Excerpt to read below:

This CRS report – Women in Congress, 1917-2012 – traces the participation of women in both the House and the Senate. So far, 278 women have served in these bodies. This 100+ page report lists women by Congress as well as by the state they represent; it also contains an alphabetical list of their committee assignments. Additional information is contained in very informatve notes. This entry can be supplemented by the impressive House site – Women in Congress- which also provides current as well as historical information and essays.
Here are some good sites: Sports Biographies: Women (HickokSports, quite extensive); 100 Greatest Female Athletes (Sports Illustrated); Women’s Basketball Hall of Fame; Distinguished Women of Past and Present: Sports; Great Women of Cycling; and USA Track and Field: Women.

End of Excerpt to read.
Provided information below:

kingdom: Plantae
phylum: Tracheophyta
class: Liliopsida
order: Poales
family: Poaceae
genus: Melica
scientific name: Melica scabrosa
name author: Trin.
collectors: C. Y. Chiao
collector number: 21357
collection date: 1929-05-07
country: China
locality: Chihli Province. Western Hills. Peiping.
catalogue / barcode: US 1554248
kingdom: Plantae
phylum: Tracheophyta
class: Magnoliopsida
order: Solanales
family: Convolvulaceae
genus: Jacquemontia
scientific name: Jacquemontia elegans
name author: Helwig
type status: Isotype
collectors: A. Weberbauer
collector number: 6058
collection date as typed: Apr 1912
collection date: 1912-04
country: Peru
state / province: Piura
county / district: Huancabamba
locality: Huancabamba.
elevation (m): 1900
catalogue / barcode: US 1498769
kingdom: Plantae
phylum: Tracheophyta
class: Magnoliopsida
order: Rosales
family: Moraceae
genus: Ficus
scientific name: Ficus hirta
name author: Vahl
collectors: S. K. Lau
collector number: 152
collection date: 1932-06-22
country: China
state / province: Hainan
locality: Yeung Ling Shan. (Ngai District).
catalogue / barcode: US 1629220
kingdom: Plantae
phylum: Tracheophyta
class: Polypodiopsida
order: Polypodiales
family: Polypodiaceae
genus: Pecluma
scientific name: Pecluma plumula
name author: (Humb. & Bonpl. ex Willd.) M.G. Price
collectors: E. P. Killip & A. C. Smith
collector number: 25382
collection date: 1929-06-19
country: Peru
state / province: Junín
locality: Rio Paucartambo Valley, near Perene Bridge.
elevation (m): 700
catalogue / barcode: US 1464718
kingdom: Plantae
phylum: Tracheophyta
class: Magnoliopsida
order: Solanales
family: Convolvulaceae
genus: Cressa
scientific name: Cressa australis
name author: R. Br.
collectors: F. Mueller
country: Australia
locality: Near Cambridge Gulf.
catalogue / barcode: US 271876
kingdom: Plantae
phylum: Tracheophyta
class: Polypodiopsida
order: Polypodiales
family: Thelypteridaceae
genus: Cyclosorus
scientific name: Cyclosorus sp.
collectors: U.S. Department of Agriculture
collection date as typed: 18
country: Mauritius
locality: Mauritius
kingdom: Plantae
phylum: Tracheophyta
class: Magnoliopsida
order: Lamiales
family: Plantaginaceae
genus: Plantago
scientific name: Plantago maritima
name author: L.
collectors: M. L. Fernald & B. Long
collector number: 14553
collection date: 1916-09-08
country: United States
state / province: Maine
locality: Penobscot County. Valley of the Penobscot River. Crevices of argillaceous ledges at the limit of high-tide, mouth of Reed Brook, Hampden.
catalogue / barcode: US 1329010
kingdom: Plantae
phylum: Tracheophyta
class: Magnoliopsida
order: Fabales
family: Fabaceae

End of Provided information.

Extend the excerpt on online resources about women in Congress and women in sports, picking up right after its last sentence.

Harriet Tubman, born a slave, died a free woman in upstate New York. One of the most courageous women of her time, she personally risked her life on many occasions to guide escaped slaves north along the Underground Railroad. (For Jersey City’s role in this network, please come here. Two of the most important collections of documents on the Railroad are: Wilbur Siebert’s The Underground Railroad for Slavery to Freedom published in 1898 and containing the accounts of active abolitionists from that time, and William Still’s 1872 work Underground Rail Road which included eyewitness accounts. Still himself worked with the Philadelphia Underground Railroad.) Harriet Tubman worked as a cook, nurse, and spy for the Union army. She lectured and was an ardent suffragette as well. For so accomplished and heroic figure, she left no writings, letters, or memoirs because she was illiterate. So what we have about her is derived from sources once removed. However, these sources do portray an individual of immense moral stature; John Brown, the famous abolitionist, called her “…the most of a man, naturally, that I ever met with.”(Quoted in John Brown, 1800-1859: A Biography Fifty Years After, p.327). As was the case with many who served the government, Tubman was forced to subsist on a very small monthly stipend; to supplement her income, she had Sarah Bradford help her write her autobiography Harriet: The Moses of Her People (1869). With the proceeds from this volume, she purchased a house in Auburn, N.Y. and turned it into a home for the aged and needy. She died in 1913. Additional information is at: Harriet Ross Tubman (SUNY Buffalo); Harriet Tubman (University of North Carolina); Harriet Tubman (americaslibrary.gov); Harriet Tubman: Online Resources (Library of Congress); Black Dispatches (CIA – details Tubman’s spy activities during the Civil War); Contemporary Newspaper Articles (from “Chronicling America“); and Harriet Tubman (PBS).
This collection presents current information on contemporary writers in the UK. Biographical information, along with critical appraisals, author bibliographies, and prizes awarded are listed for each profile.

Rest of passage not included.